Report how many lines in the data below hold "Direct", with no other words.

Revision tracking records
════

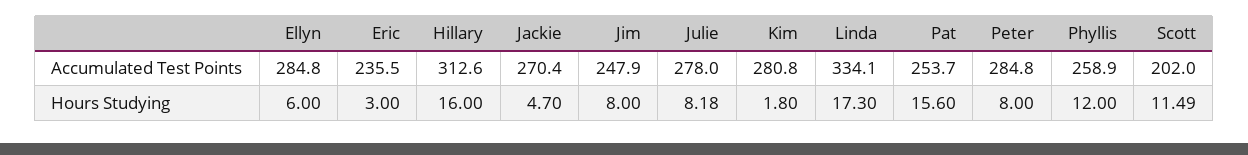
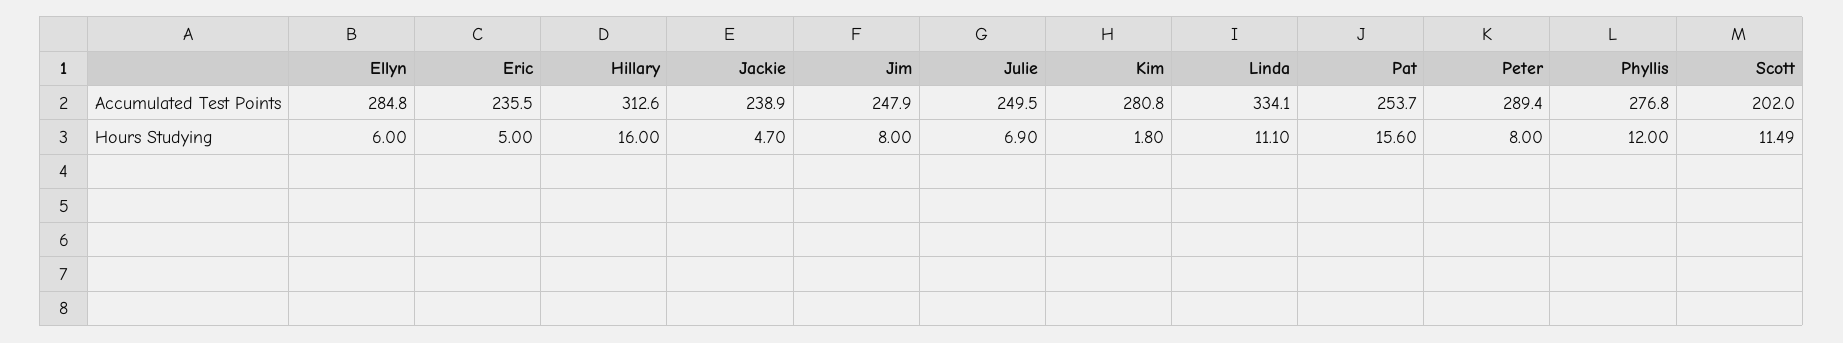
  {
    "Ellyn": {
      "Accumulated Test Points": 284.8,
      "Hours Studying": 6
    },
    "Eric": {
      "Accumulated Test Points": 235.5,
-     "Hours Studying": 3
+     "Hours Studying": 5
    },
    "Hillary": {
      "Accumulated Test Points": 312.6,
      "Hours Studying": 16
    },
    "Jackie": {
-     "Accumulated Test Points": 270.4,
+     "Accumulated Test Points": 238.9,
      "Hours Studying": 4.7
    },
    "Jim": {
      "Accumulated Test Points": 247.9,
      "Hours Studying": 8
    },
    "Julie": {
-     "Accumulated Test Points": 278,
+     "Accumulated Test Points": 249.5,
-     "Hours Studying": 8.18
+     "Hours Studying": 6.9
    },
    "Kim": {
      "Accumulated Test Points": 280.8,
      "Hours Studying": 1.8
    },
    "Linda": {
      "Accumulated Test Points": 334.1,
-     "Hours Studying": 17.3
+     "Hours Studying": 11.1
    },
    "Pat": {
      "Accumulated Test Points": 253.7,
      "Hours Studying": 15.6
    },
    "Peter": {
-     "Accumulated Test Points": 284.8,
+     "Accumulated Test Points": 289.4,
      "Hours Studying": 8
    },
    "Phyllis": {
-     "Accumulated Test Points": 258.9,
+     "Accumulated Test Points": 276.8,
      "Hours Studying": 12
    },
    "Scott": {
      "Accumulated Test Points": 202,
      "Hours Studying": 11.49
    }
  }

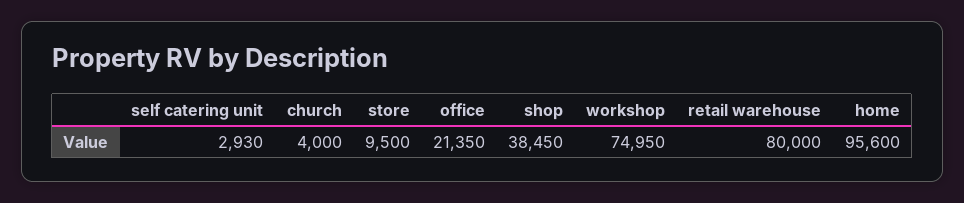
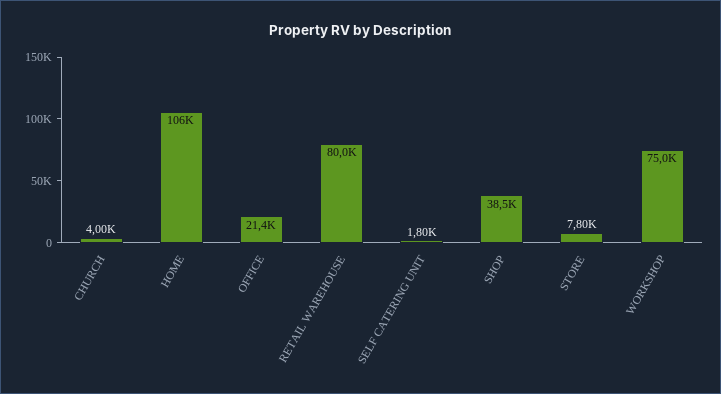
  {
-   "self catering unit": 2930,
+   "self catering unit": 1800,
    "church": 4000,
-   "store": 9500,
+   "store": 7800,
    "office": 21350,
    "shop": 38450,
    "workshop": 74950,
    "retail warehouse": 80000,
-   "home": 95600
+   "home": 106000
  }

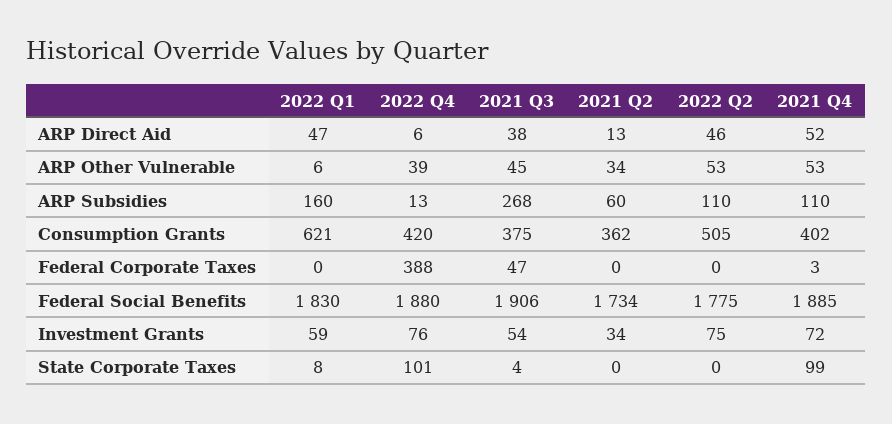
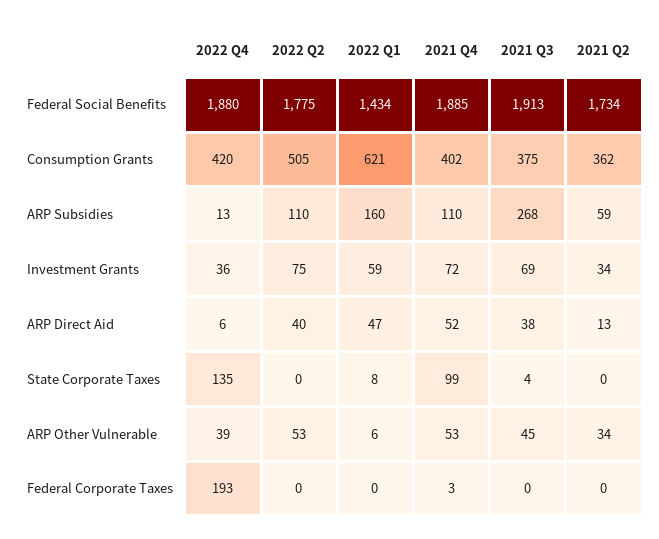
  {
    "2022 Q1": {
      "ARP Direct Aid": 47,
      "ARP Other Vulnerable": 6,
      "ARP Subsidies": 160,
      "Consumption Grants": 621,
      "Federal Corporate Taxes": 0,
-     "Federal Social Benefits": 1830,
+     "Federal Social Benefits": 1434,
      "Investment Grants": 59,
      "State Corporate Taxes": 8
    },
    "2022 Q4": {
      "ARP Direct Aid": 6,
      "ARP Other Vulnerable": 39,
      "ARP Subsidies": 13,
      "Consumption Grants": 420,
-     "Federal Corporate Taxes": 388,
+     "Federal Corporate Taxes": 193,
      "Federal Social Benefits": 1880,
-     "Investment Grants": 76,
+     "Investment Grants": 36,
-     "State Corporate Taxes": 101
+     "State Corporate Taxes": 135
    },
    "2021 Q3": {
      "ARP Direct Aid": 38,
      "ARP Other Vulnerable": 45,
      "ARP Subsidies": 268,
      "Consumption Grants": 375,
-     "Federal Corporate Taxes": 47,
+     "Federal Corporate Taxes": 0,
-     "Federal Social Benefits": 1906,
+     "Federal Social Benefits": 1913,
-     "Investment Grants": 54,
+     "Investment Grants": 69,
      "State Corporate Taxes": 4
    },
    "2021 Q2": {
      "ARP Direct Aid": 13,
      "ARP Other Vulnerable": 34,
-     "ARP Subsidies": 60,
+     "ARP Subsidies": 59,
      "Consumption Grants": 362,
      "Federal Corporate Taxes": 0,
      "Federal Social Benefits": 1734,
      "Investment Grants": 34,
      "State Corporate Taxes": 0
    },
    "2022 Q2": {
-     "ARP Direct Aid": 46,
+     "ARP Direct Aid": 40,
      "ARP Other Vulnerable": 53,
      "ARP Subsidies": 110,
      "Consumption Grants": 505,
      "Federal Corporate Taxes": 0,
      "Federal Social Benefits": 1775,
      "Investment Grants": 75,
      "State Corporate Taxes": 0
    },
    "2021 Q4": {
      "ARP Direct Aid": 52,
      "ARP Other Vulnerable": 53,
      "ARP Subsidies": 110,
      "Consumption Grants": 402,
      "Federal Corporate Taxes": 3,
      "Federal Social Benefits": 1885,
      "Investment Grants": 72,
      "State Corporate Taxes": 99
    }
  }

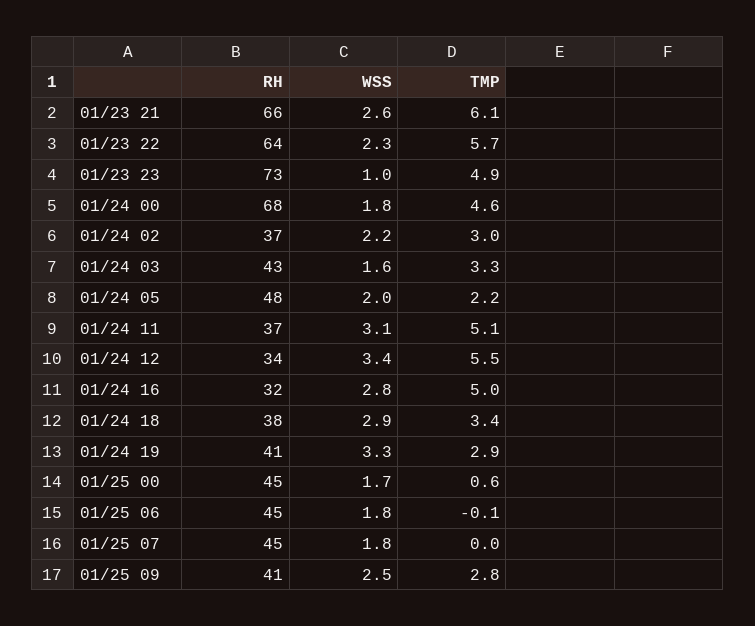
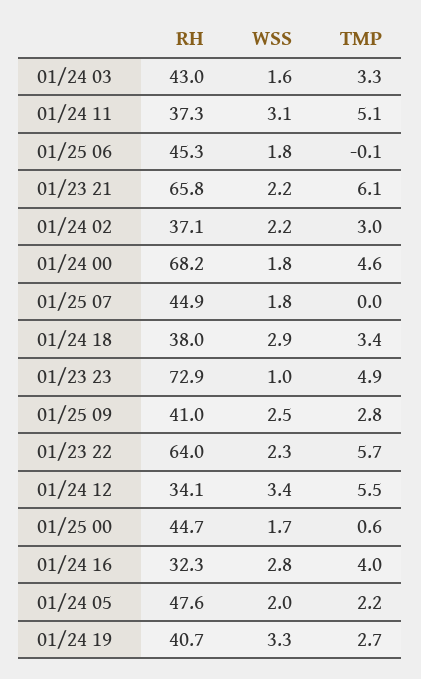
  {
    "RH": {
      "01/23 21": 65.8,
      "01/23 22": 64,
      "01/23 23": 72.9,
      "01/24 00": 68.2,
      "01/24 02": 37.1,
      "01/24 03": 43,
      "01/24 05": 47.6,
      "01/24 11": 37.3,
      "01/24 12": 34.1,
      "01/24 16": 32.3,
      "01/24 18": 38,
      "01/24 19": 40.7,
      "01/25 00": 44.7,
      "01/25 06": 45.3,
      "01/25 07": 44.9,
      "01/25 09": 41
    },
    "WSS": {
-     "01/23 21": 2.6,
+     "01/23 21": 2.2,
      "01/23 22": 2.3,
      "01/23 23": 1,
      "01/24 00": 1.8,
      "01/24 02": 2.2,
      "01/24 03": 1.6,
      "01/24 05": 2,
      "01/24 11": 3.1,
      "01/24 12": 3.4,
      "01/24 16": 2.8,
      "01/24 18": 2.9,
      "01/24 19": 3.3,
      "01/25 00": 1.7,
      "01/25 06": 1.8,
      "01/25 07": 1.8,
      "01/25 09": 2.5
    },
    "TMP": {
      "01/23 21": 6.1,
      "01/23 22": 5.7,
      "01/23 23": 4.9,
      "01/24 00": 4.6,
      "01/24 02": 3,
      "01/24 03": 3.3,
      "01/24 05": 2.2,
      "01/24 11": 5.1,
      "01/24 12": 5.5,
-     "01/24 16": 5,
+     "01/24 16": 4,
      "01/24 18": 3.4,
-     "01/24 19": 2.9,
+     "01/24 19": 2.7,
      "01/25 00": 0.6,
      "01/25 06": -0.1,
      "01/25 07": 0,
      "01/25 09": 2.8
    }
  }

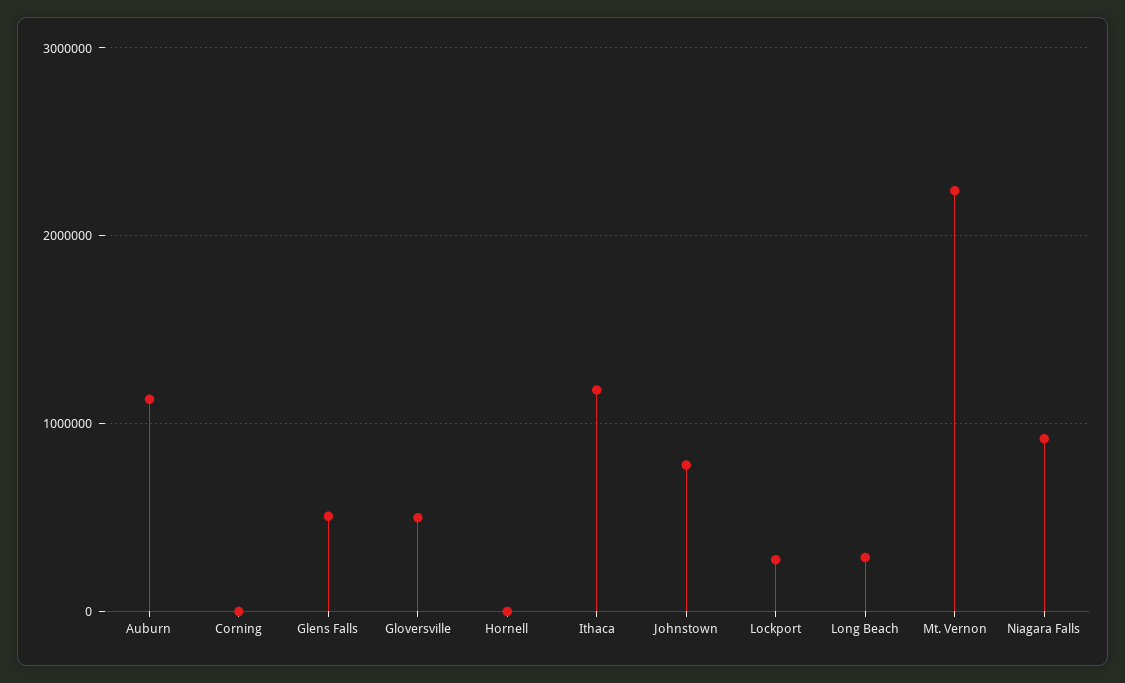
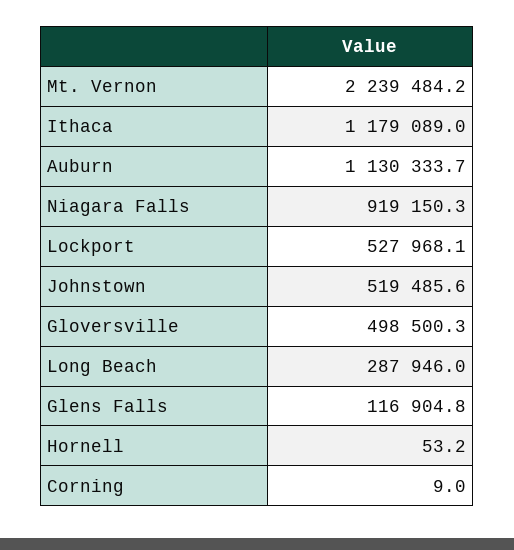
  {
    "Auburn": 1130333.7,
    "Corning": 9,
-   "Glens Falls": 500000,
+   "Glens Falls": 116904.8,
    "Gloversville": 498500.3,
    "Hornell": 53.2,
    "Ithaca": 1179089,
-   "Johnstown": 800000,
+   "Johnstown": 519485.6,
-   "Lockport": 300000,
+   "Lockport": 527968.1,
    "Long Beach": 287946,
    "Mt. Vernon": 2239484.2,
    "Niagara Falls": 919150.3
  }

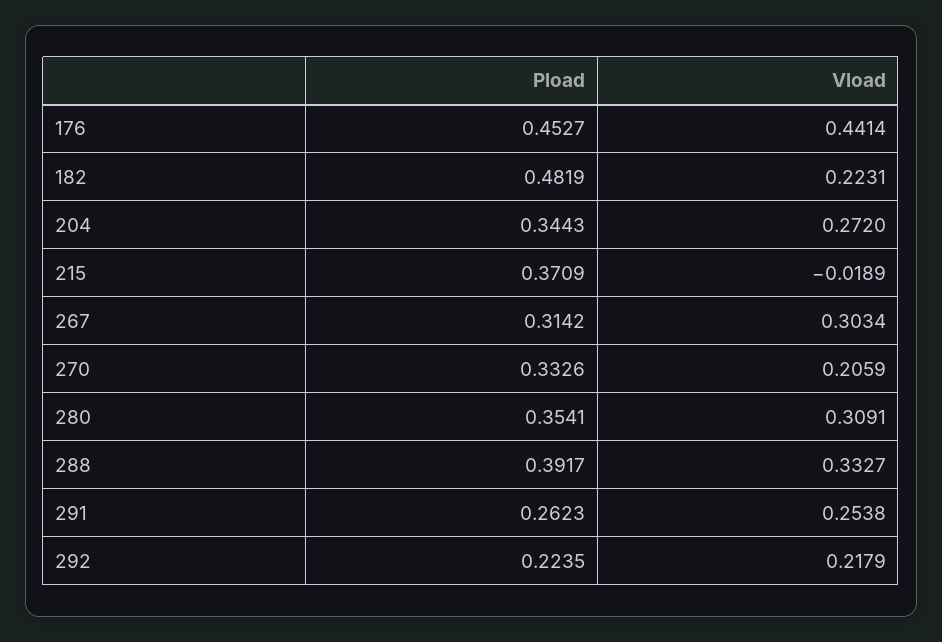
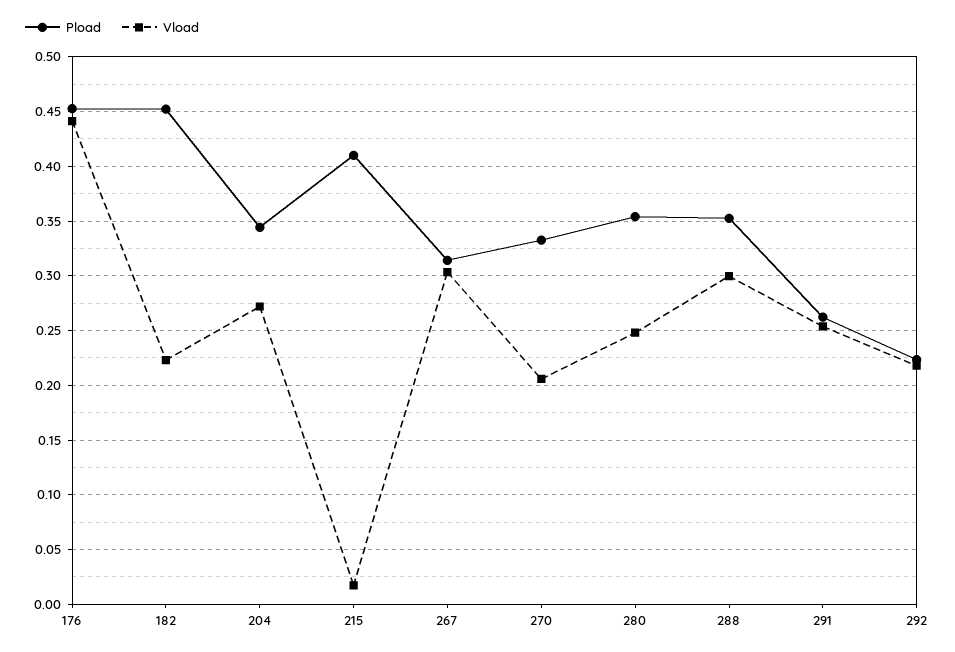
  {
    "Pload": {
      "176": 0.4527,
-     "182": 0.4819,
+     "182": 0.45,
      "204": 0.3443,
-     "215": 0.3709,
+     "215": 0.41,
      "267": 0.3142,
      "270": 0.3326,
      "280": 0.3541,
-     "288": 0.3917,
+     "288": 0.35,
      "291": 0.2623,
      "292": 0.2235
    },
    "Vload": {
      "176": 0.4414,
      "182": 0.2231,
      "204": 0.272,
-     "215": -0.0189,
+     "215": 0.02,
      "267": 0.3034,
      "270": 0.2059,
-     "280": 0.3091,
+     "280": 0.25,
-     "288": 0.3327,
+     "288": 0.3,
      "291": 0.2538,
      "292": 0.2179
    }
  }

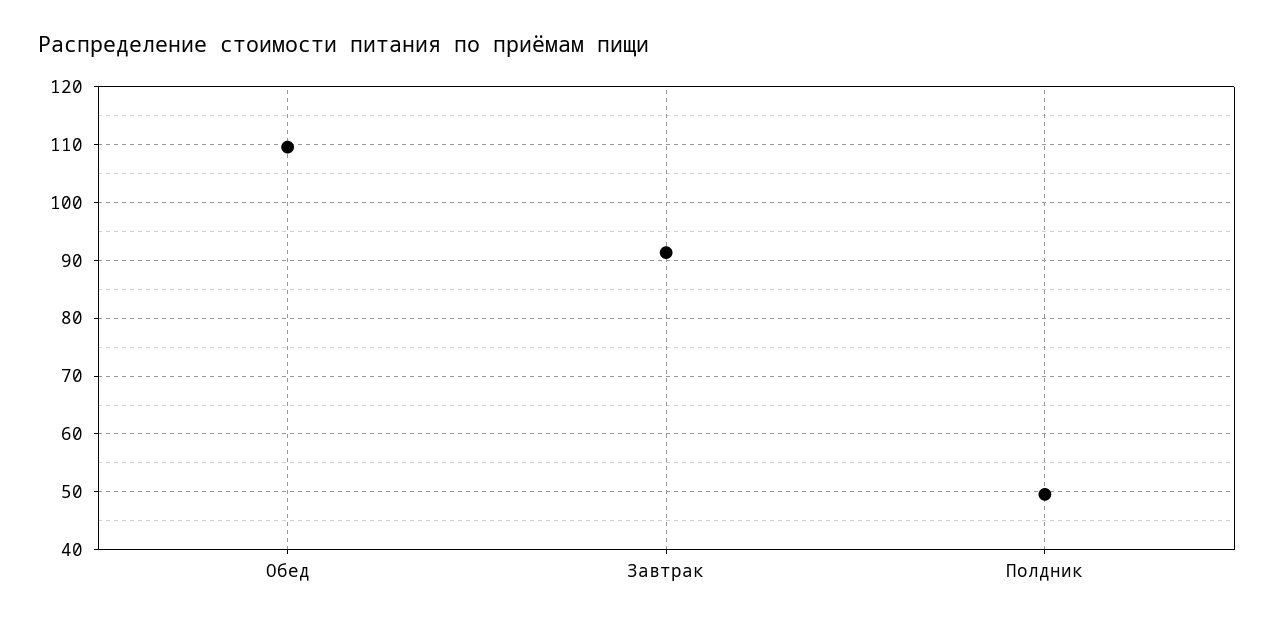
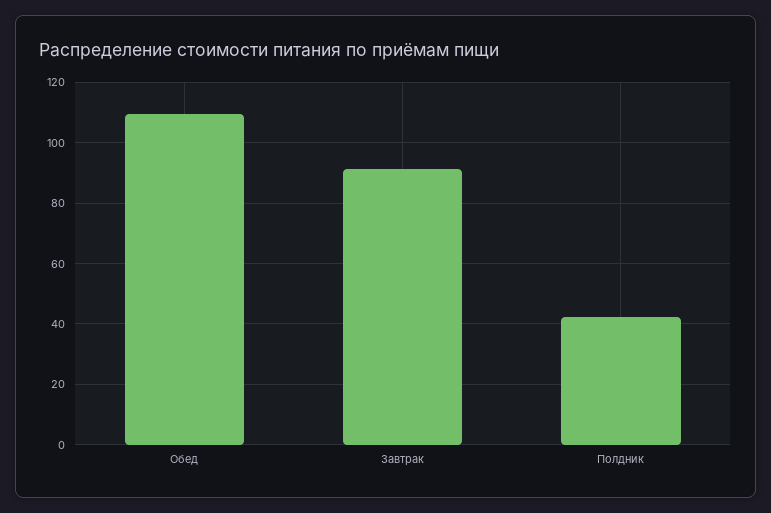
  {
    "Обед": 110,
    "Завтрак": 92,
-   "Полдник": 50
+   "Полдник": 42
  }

════

**WRITTEN ANSWER**
7